GIVEN TASK: Pick out each line of the data below that contains the string "rangeland", matching case exactly, and copy those lines.

──────── GIVEN ENTRIES ────────

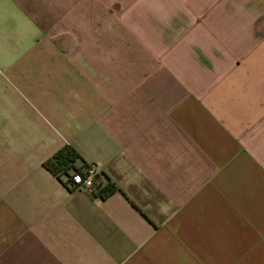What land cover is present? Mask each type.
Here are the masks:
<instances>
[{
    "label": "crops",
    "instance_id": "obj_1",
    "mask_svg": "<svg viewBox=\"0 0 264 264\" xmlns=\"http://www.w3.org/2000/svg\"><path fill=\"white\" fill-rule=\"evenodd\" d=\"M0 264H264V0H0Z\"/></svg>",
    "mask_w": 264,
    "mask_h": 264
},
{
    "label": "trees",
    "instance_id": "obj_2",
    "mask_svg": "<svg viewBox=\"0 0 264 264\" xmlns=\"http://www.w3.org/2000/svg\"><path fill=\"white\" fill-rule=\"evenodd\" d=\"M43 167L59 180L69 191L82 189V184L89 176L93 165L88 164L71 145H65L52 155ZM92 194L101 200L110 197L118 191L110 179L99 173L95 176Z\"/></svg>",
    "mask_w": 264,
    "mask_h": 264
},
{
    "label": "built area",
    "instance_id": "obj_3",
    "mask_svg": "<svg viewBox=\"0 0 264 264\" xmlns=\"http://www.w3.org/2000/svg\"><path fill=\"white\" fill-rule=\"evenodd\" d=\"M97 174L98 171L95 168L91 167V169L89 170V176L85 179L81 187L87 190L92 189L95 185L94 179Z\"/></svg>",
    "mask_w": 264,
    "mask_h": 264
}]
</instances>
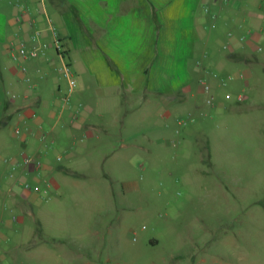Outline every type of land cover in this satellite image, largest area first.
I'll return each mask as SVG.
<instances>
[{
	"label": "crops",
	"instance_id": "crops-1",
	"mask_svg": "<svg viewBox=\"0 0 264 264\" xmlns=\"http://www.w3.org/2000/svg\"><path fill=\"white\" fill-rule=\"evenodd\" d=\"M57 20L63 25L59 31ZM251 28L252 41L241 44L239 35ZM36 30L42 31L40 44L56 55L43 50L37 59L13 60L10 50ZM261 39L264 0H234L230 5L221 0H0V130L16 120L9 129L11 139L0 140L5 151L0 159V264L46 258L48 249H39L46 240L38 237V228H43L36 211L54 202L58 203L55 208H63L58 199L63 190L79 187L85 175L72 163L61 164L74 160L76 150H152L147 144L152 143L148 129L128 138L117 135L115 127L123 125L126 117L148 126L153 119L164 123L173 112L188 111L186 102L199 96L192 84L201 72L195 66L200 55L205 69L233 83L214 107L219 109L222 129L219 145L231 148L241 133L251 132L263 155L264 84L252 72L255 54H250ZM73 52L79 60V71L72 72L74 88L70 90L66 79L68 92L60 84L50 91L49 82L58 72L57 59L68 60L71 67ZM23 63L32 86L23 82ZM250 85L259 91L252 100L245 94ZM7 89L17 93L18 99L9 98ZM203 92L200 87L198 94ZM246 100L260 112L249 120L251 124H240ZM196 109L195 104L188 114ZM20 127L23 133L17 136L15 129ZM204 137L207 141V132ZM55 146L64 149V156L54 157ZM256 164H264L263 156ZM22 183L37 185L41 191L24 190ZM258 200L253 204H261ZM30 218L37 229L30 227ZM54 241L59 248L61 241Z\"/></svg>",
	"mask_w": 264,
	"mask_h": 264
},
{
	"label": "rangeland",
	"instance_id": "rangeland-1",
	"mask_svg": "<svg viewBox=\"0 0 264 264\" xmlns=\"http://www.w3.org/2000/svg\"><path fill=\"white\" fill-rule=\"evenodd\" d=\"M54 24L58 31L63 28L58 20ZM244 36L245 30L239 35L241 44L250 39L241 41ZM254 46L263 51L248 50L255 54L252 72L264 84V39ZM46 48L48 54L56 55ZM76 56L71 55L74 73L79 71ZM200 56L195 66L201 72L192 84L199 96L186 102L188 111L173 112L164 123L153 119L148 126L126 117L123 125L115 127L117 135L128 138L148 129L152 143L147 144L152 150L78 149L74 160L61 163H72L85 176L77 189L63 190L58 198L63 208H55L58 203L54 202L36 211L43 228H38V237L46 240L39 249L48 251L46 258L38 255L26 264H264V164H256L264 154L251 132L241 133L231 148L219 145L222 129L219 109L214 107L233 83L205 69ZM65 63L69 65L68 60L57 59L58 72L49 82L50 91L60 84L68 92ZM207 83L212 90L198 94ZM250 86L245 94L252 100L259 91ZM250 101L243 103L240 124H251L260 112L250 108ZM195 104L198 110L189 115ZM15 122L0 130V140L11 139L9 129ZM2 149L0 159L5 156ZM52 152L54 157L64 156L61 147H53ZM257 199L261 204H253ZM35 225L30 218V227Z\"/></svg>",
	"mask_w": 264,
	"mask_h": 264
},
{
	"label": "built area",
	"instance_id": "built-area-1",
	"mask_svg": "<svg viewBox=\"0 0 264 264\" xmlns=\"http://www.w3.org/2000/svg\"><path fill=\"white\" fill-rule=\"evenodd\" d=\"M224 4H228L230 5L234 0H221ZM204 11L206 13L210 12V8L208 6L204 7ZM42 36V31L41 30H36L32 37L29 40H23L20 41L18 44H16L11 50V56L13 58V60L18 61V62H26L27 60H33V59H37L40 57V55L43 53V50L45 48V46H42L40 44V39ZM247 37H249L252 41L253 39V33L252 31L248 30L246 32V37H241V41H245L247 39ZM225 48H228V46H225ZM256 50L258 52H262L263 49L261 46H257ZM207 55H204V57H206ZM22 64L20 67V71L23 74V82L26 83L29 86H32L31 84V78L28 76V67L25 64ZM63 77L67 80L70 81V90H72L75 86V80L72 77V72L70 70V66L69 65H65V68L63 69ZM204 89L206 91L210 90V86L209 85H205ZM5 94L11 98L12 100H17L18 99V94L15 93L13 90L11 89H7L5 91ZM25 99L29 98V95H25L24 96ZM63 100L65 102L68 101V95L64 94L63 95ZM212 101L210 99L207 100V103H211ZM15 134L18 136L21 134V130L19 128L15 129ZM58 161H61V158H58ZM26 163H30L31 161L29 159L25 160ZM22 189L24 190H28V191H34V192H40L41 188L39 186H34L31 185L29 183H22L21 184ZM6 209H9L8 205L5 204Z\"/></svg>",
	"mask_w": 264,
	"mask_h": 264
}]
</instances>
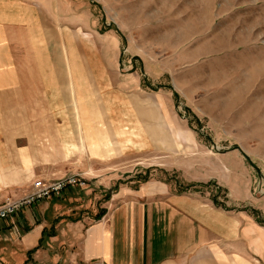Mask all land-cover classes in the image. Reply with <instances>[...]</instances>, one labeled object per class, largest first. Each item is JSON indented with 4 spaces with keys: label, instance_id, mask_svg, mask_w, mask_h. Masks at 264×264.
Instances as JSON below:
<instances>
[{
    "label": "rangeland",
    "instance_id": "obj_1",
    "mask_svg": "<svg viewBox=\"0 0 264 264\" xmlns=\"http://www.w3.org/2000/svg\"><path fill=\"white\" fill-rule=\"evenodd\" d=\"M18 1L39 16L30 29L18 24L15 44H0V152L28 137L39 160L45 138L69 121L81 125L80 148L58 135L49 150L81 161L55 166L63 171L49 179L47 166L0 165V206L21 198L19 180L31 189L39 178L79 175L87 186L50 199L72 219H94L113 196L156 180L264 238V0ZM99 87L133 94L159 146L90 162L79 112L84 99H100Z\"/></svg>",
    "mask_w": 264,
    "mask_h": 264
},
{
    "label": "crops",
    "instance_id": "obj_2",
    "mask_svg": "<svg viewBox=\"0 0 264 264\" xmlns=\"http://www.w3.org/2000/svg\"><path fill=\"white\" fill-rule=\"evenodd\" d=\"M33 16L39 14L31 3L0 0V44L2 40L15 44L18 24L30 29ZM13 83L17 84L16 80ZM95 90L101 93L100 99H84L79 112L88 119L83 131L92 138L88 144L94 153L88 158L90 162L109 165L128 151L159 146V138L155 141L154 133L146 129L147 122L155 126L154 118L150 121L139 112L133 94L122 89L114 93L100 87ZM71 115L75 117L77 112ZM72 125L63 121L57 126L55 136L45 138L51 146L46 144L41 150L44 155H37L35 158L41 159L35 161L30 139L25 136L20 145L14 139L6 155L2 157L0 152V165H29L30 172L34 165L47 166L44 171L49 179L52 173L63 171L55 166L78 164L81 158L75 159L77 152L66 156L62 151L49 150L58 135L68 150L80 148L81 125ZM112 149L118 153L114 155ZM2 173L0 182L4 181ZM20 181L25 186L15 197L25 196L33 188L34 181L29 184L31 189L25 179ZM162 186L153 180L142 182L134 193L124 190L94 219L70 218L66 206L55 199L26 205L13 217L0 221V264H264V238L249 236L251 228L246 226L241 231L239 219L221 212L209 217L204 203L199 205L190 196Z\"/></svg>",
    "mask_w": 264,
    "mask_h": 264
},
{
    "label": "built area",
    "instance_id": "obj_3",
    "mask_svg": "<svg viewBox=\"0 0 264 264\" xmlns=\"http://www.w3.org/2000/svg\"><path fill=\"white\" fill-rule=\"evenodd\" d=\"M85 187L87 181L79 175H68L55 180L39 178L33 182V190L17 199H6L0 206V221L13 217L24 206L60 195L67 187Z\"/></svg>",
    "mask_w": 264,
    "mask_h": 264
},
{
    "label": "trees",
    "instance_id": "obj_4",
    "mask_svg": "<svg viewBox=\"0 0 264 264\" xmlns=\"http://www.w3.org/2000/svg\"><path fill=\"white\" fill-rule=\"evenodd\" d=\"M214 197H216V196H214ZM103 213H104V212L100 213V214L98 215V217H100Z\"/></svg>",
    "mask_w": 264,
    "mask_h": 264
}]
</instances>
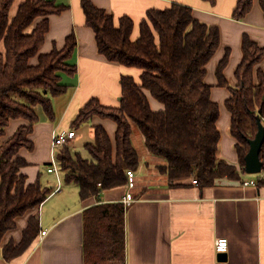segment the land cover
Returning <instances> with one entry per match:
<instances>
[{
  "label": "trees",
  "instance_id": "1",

────────

EXERCISE SOLUTION:
	"label": "rangeland",
	"instance_id": "rangeland-1",
    "label": "rangeland",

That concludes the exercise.